Turkeys, and cat-naps, and football – oh my! Where did the year go? It seems like just yesterday we were crowded around someone’s television watching the ball drop at Times Square, like we didn’t know it would take 3 hours for it to get all the way down. In a blink, spring, summer and fall passed us by, without even calling the morning after to see if we were okay. November is almost done, and through the icy rain (maybe just here), people are finalizing their Thanksgiving plans. Friends, the holiday season is fast approaching (Shoot, it’s HERE.), and I have been sent with gifts that aren’t gold teeth, frank and beans, and Maury in order to get you in tip-top shape:
1.Stay in your lane. Yes, I know it’s nice to try out new recipes every once in a while. I do it quite often myself. Those large family gatherings where mass amount of people are exposed to your science project is not the arena for it, though. If you’re unsure of what to bring to the 50th office potluck this week, stick to what you know. If you tell a friend you’re bringing “Candied Ham Squares with White Chocolate,” those tears are not from excitement; it’s fear. Bring some sausages in a Crock-Pot with barbeque sauce, or if you’re really fancy, volunteer to bring chips, ice, or plates. Become friends with AllRecipes in your off-time, and subject those people you love (in small batches) to your trials.
2.Accept your family. Just do it, I said! When you think of “Thanksgiving,” you think of “family.” When you think of “family,” you shouldn’t be thinking of Olive Garden, because you’ll be gravely disappointed. I turned 25 this week, and it seems that almost instantly, the cries of “when are you getting married/ having kids/ gonna do something with your life besides get all these degrees?” have come like wildfire. Suck it up, come up with concise, stern answers, and grin and bear it. Change the subject if necessary. Compliment Aunt BeBe’s new red ‘do, even though you know it’s a wig. Ignore Uncle Junior’s new girlfriend, even though you went to high school with her. You can’t change them, so you may as well grin and bear it. Just be ready to mediate when the great spades battle of the 3:00 hour come up, and know how to bow out gracefully when it’s time. That brings me to the next point…

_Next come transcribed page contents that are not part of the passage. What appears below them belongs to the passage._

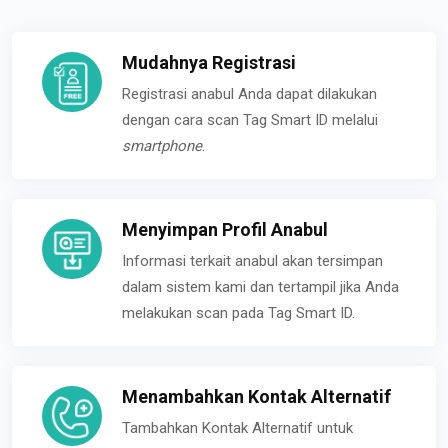
Mudahnya Registrasi
Registrasi anabul Anda dapat dilakukan
dengan cara scan Tag Smart ID melalui
smartphone
.
Menyimpan Profil Anabul
Informasi terkait anabul akan tersimpan
dalam sistem kami dan tertampil jika Anda
melakukan scan pada Tag Smart ID.
Menambahkan Kontak Alternatif
Tambahkan Kontak Alternatif untuk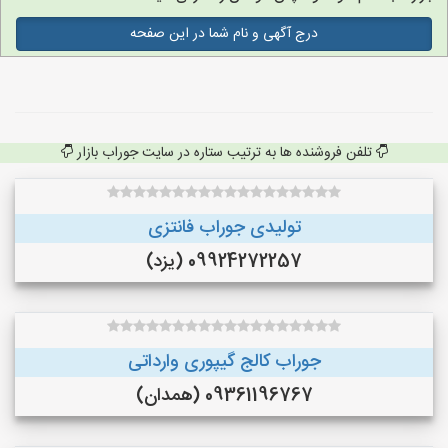
درج آگهی و نام شما در این صفحه
تلفن فروشنده ها به ترتیب ستاره در سایت جوراب بازار
تولیدی جوراب فانتزی
09924272257 (یزد)
جوراب کالج گیپوری وارداتی
09361196767 (همدان)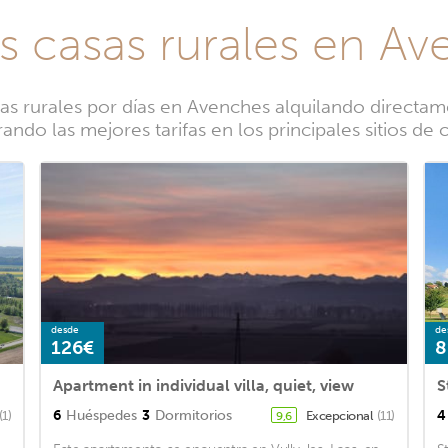
s casas rurales en A
 rurales por días en Avenches alquilando directame
ndo las mejores tarifas en los principales sitios de
desde
de
126€
8
Apartment in individual villa, quiet, view
S
6
Huéspedes
3
Dormitorios
4
(1)
Excepcional
(11)
9,6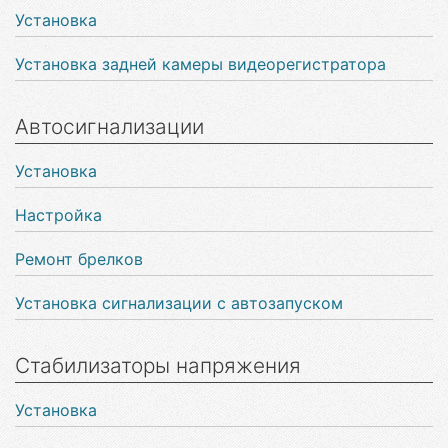
Установка
Установка задней камеры видеорегистратора
Автосигнализации
Установка
Настройка
Ремонт брелков
Установка сигнализации с автозапуском
Стабилизаторы напряжения
Установка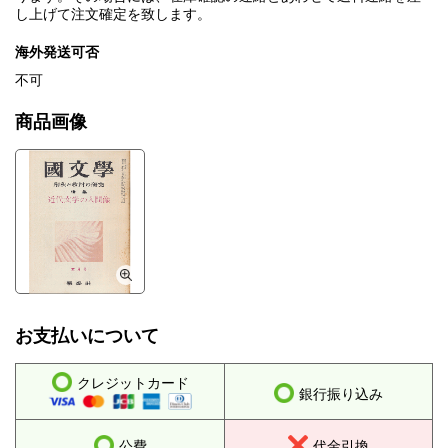
し上げて注文確定を致します。
海外発送可否
不可
商品画像
お支払いについて
クレジットカード
銀行振り込み
公費
代金引換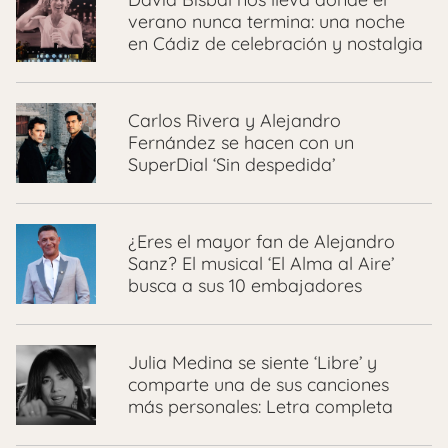
verano nunca termina: una noche
en Cádiz de celebración y nostalgia
Carlos Rivera y Alejandro
Fernández se hacen con un
SuperDial ‘Sin despedida’
¿Eres el mayor fan de Alejandro
Sanz? El musical ‘El Alma al Aire’
busca a sus 10 embajadores
Julia Medina se siente ‘Libre’ y
comparte una de sus canciones
más personales: Letra completa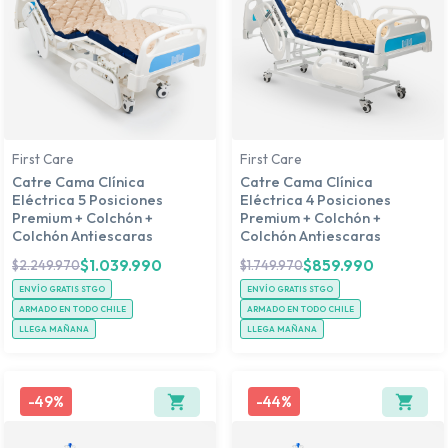
First Care
First Care
Catre Cama Clínica
Catre Cama Clínica
Eléctrica 5 Posiciones
Eléctrica 4 Posiciones
Premium + Colchón +
Premium + Colchón +
Colchón Antiescaras
Colchón Antiescaras
$
1.039.990
$
859.990
$
2.249.970
$
1.749.970
ENVÍO GRATIS STGO
ENVÍO GRATIS STGO
ARMADO EN TODO CHILE
ARMADO EN TODO CHILE
LLEGA MAÑANA
LLEGA MAÑANA
-
49%
-
44%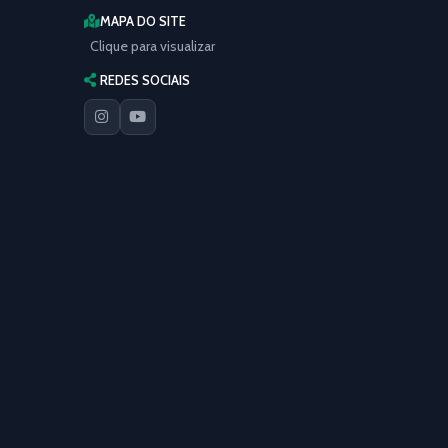
MAPA DO SITE
Clique para visualizar
REDES SOCIAIS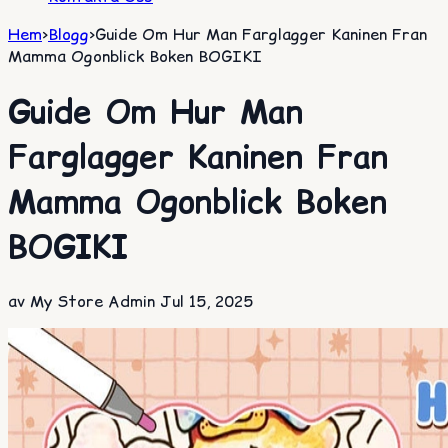
Hem
>
Blogg
>
Guide Om Hur Man Farglagger Kaninen Fran
Mamma Ogonblick Boken BOGIKI
Guide Om Hur Man
Farglagger Kaninen Fran
Mamma Ogonblick Boken
BOGIKI
av My Store Admin
Jul 15, 2025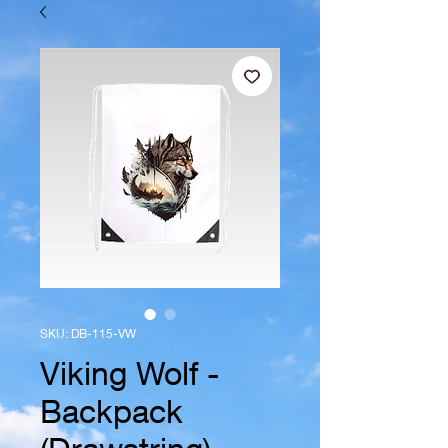
SKU: DB-115-VW
Viking Wolf -
Backpack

3.Have an exit strategy. Just because it’s the holiday does NOT mean you have to spend the whole day with the fam. It took me the longest to realize this evident truth, but c’mon. When you visit home for a limited amount of time, you end up with having to do rounds. Staying 18 hours at TeeTee May’s only cuts into the time you have to stop by all of your friends’ and their moms’ houses to collect a cavalcade of plates. How else are you supposed to sustain yourself through this 4 day weekend? Besides, Thanksgiving evening is the best time to catch a movie, go bowling, or host an impromptu Wii party featuring Michael Jackson: The Experience (oh, that’s just me? Well, you’re invited anyway.). While everyone’s hopped up on tryptophan, grab your security Gladware, pack up some of that dressing, and tiptoe out like a thief in the night, on the the next house.
4.Be careful what you post online. The saying is true: “If you tweet it, they will roast.” Wait… that isn’t it? Either way, it’s true. If your dishes make your mom/grandma/significant other smile and say “Baby it looks good… what is it?” you probably shouldn’t twitpic it to the world. If your variations on certain meals include altering the natural color the dish comes in, keep it in your house and off the tweets. It will be roasted until crispy, and you probably will lose a bit of your #SelfofSteam. Just ask the girl who is known as the creator of #ThatPlate (Note: Zindzi did not make said plate).
With that said, friends, I hope that you all are having a wonderful Thanksgiving. Eat, drink, and share in old traditions while making new ones. Take the time to recognize the things and people you are thankful for. I hope your day is as awesome as all of you are. Now pass the peas, like we used to do.